John P.A Ioannidis, writing in the August 2005 issue of PLOS, entitled his essay "Why most published research findings are false". If that claim is true, how solid are the foundations of the recently venerablized Evidence Based Medicine"(EBM)? Obviously, not solid at all. He states " It can be proven that most claimed research findings are false" After one rather dense paragraph, he says " ... a research finding is more likely true than false if (1-beta)R >0.05, where 1-beta is the power of the study and R is the ratio of true relationship to no relationships and 0.05 is the typically used alpha( type I error) value. It seems to me that if we knew the ratio of true to no relationships we would have to have had some aprior knowledge of what was true, which we do not. A letter to the editor by Jonathan Wren of the University of Oklahoma goes down this same counter-argument road when he says that yes, the probability that a research findings is true depends in part on the prior probability of it being true but we do not know that probability, we merely makes guesses or estimates about it.
Ioannidis's thesis cannot be verified ( or falsified) unless we had some independent method of determining if study results were true. An individual study can be falsified-if robust contradictory evidence is adduced- or it can become stronger when attempts at falsification fail but the generalization that most studies are false seems to not be the type of statement readily falsified on empirical grounds, since you cannot ever really prove a given study true.
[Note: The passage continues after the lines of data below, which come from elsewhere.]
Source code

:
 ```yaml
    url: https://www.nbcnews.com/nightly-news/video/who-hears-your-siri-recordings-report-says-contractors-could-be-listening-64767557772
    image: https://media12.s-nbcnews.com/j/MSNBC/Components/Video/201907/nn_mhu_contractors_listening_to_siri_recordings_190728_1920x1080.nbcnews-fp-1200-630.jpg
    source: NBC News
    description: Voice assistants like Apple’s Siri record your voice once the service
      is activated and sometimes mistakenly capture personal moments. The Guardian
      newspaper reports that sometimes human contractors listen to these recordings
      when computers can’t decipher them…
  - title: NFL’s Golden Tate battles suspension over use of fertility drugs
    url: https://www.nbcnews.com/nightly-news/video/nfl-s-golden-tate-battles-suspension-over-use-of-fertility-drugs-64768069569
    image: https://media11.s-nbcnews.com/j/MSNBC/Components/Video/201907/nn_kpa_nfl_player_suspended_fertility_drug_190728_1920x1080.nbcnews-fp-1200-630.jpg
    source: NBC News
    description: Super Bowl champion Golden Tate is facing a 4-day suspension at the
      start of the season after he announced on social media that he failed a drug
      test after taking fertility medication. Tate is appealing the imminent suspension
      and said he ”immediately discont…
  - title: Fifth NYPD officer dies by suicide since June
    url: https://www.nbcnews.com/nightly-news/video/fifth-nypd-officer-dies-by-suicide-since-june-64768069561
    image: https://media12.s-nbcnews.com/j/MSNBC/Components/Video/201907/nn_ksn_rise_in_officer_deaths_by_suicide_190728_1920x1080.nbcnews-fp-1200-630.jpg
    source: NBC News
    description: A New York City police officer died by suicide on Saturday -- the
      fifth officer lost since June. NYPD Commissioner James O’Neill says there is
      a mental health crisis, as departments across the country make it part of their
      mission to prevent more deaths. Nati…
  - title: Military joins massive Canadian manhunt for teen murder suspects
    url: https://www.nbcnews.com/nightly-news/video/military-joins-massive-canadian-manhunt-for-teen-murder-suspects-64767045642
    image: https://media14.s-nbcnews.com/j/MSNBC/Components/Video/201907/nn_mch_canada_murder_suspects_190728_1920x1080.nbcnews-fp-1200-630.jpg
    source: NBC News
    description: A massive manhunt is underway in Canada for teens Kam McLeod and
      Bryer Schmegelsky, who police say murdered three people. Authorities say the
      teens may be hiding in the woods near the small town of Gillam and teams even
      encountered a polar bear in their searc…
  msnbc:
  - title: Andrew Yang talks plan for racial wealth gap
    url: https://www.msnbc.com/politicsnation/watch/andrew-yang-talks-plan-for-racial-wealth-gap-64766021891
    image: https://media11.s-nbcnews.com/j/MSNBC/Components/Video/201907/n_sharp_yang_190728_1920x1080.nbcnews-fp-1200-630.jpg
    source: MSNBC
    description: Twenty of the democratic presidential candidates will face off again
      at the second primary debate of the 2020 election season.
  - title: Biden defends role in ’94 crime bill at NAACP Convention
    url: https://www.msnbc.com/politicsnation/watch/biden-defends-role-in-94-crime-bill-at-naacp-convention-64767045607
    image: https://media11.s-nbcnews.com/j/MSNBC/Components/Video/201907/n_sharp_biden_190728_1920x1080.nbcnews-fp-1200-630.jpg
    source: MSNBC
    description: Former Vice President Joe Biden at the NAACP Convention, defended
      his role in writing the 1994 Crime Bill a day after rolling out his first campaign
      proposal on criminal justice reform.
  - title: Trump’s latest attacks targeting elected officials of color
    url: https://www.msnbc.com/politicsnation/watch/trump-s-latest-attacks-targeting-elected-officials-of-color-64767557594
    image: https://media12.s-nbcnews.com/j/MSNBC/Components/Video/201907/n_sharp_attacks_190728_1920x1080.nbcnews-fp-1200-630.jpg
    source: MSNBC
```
You can sometimes prove one is false but to prove most is a Herculean task particularly given the current increasing pace of new studies being published. Wren evokes a type of Russell Paradox argument saying that if most studies are wrong, what about the studies that Ioanndis marshaled to support his thesis and what does that say about Ioannidis's published study.
My eyes glaze over a more than a little bit when I dive into Ioannidis's theoretical argument but his so called " corollaries " seem to ring true and have been widely discussed in the medical literature. These include various factors that tend to make studies less reliable. For example,
smaller studies are less likely to be true as are studies that target small effects ( eg. RR of 1.05) .
Further, the greater the number and the lesser the selection of tested relationship in a scientific field, the less likely the research findings are to be true.
Ioannidis's paper will not derail medical or scientific research-after all science marched on even after David Hume's critique of induction-but I do welcome efforts that might medical students develop a healthy skepticism about research findings. However, even in that light the letter to the editor by Stephen Paulker also worth reading. For a researcher the issue may well be is the finding more likely than not or even a higher standard of evidence but for the clinical doctor the question is- given the circumstances of the patient- what is the best thing to do. Even if we are not sure of a given therapy's efficacy and even if the probability of it being efficacious is less than .5, offering that treatment may be the best thing to do. I think he is saying that even though there may be many good reasons to be skeptical using the best (realizing it is not perfect or guaranteed) evidence we have is really the best we can do. Often-maybe most of the time- we have to go with the evidence we have- not the evidence we want to have.